(Measuring device photo data)
══════════
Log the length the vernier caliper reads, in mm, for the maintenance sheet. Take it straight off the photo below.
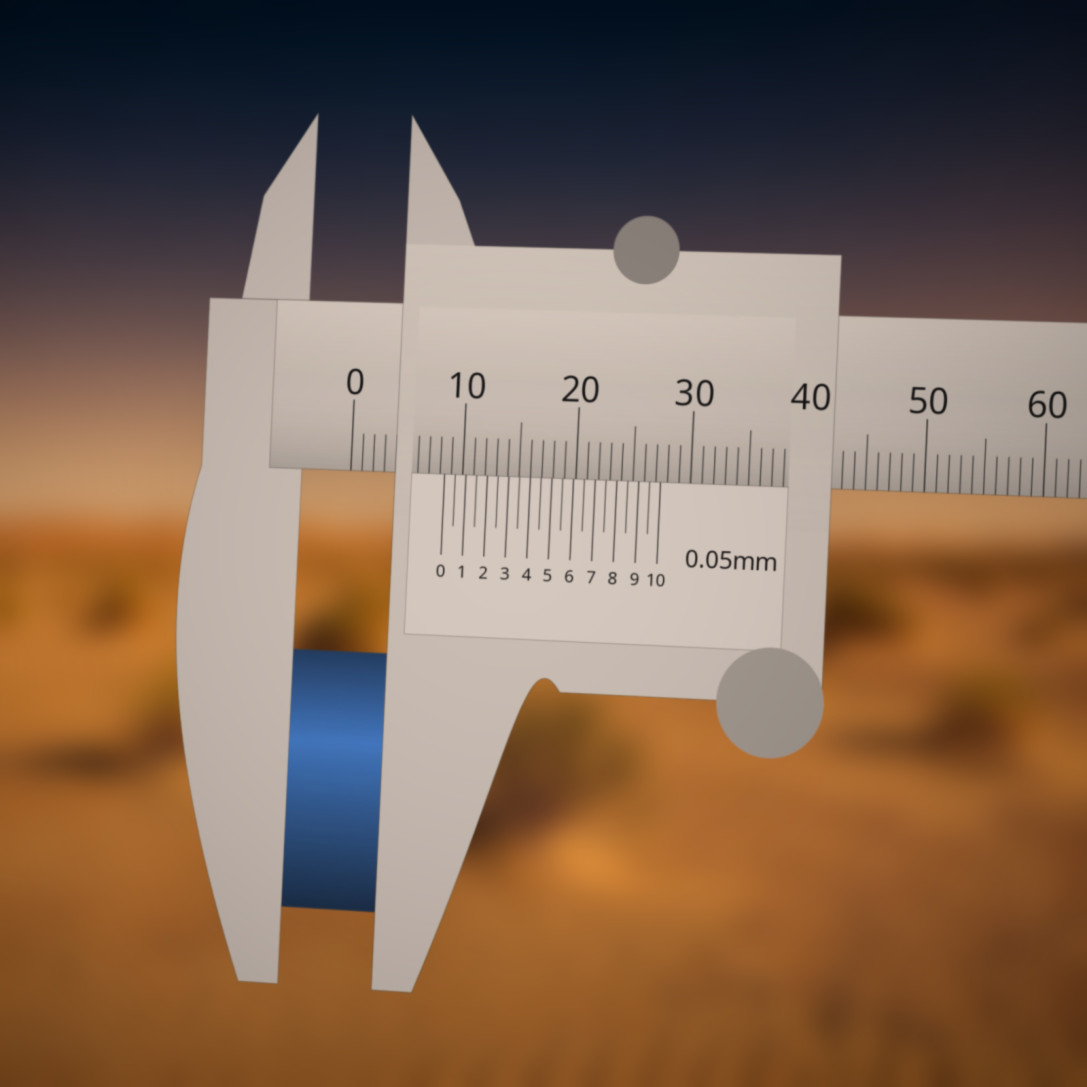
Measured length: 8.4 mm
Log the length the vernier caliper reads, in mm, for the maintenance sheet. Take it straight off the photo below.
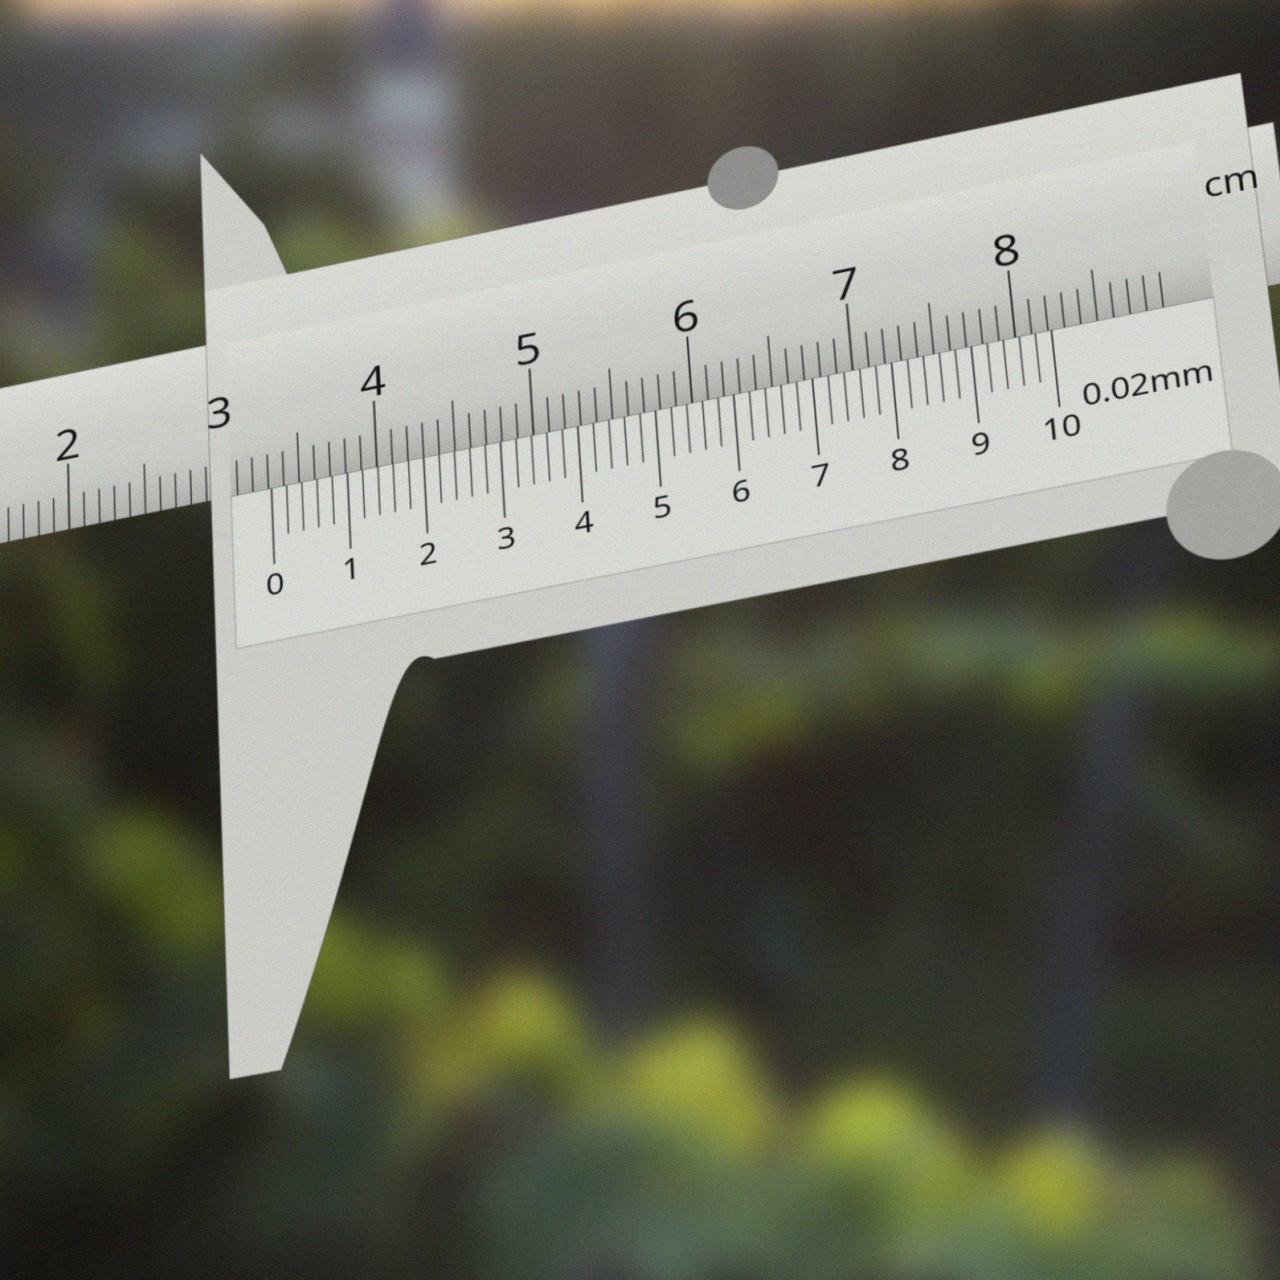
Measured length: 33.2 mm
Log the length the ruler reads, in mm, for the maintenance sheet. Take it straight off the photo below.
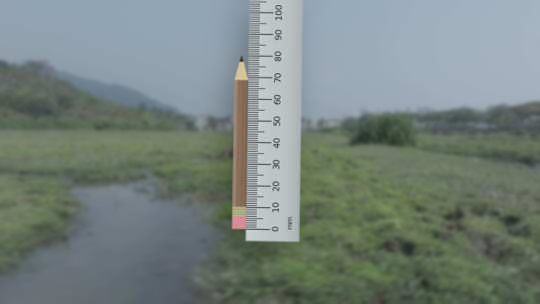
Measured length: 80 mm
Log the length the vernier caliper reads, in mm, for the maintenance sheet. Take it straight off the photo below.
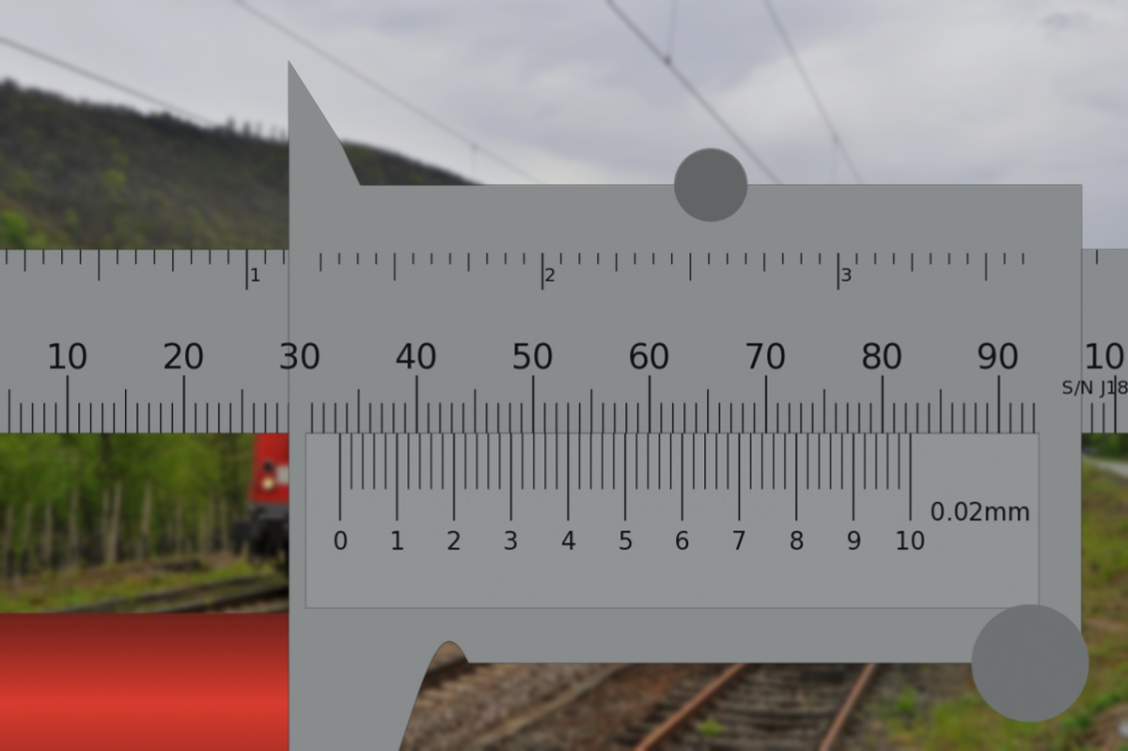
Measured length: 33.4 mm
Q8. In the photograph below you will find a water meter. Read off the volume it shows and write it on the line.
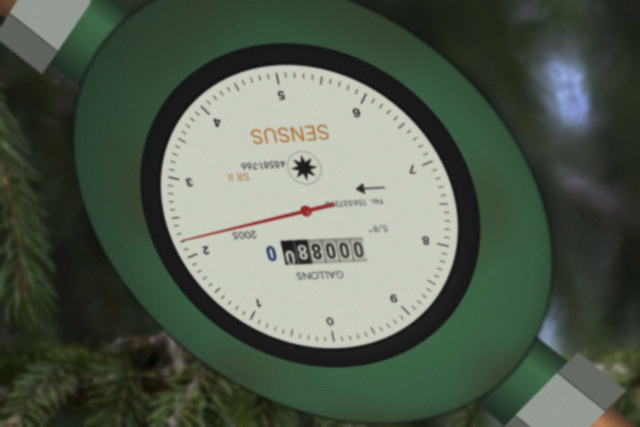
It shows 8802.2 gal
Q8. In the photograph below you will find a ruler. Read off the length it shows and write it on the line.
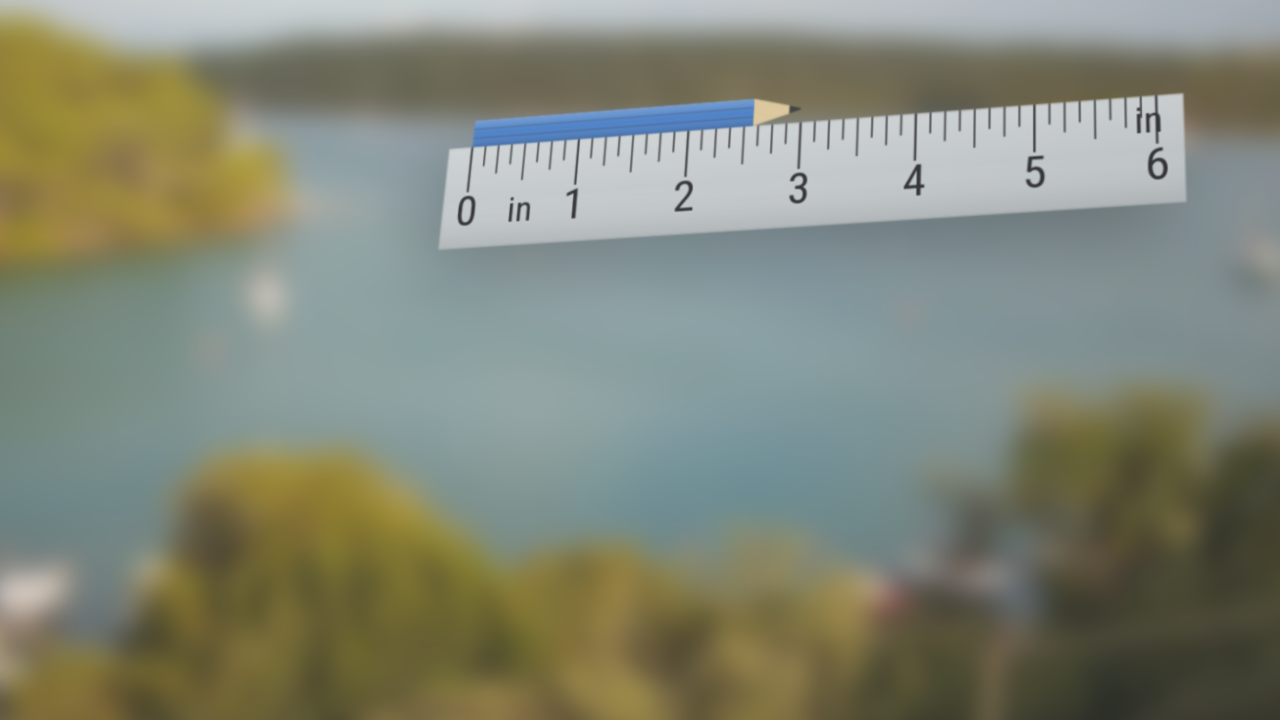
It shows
══════════
# [Prompt]
Copy the material from the top through the line containing "Measured length: 33.2 mm", substituting "inspection log" for "maintenance sheet" and keeping everything else unchanged. Leave the pictures out.

# [Problem solution]
Log the length the vernier caliper reads, in mm, for the inspection log. Take it straight off the photo below.
Measured length: 8.4 mm
Log the length the vernier caliper reads, in mm, for the inspection log. Take it straight off the photo below.
Measured length: 33.2 mm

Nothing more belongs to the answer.